With advice from consultant Russell, Boeing asked providers for a lifecycle option in which the underlying funds held a variety of alternative investments; the company specifically asked for REITs, emerging market equities, commodities andTreasury Inflation-Protected Security (TIPs).
Bradley Leak, Senior Manager, Investment Strategy & Asset Allocation at Boeing, told audience members at a lifecycle fund discussion panel at PLANSPONSOR’s recent PLAN DESIGNS conference, that the company eventually dropped the commodities element. Nonetheless, “We thought offering these extended asset classes was a real benefit for our participants,” Leak said.
Leak told the audience that Boeing plans to go to auto enrollment for existing employees in 2008, using a lifecycle option as an investment default. The plan now uses a balanced fund as the default choice, he said.

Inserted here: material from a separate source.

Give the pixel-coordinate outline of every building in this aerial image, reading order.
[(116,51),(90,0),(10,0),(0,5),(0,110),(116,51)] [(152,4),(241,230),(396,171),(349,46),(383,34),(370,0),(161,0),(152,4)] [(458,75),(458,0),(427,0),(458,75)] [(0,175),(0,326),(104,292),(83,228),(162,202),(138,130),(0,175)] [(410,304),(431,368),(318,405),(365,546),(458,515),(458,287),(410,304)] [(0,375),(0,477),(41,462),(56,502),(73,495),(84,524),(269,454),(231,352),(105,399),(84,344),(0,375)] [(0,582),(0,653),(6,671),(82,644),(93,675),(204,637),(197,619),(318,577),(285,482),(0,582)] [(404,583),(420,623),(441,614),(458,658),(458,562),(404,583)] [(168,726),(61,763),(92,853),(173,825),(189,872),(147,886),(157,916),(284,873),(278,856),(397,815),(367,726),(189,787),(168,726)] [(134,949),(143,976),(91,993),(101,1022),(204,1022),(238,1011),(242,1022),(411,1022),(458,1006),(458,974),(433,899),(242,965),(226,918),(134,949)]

Joseph C. Nagengast, President, Turnstone Advisory Group, who has conducted a study of lifecycle funds (see Popping the Hood ),told the audience that in this study of 28 fund families with lifecycle options, only nine had been in place long enough to generate three-year performance data as of December 31, 2005.
Good Research Makes Good Products
Helping propel the trend has been a raft of investment research about the lifecycle option, said adviser Barbara J. Best. Vice President, Investments, Capital Strategies Group of Wachovia Securities. “It has really pushed everyone in the space and has helped improve the products,” she said. “Performance can only improve because of the excellence of the (lifecycle funds’) structure.”
Panel members emphasized that while first-generation fund offerings primarily rested on a mix from the provider’s proprietary investment lineup, more recent lifecycle funds feature an open architecture to include other providers’ funds as well.
But that push for open architecture can be both a blessing and a point of contention with recordkeepers who sometimes resist a plan’s request to host a target date fund made up of someone else’s offerings, Best warned. “We have to choose when and how hard we push,” Best said. “That (discussions with recordkeepers) is where the push has to come from.”
However, Matthew Mintzer, managing director, AllianceBernstein, said he has seen a lessening of that sponsor-recordkeeper friction over target date funds in recent months. The consolidation that has swept through the recordkeeping space has left the remaining players more open to client demands in order to keep the business.
But a little friendly persuasion still can’t hurt. “Stepping up and making that demand will help change it for everyone,” Mintzer asserted.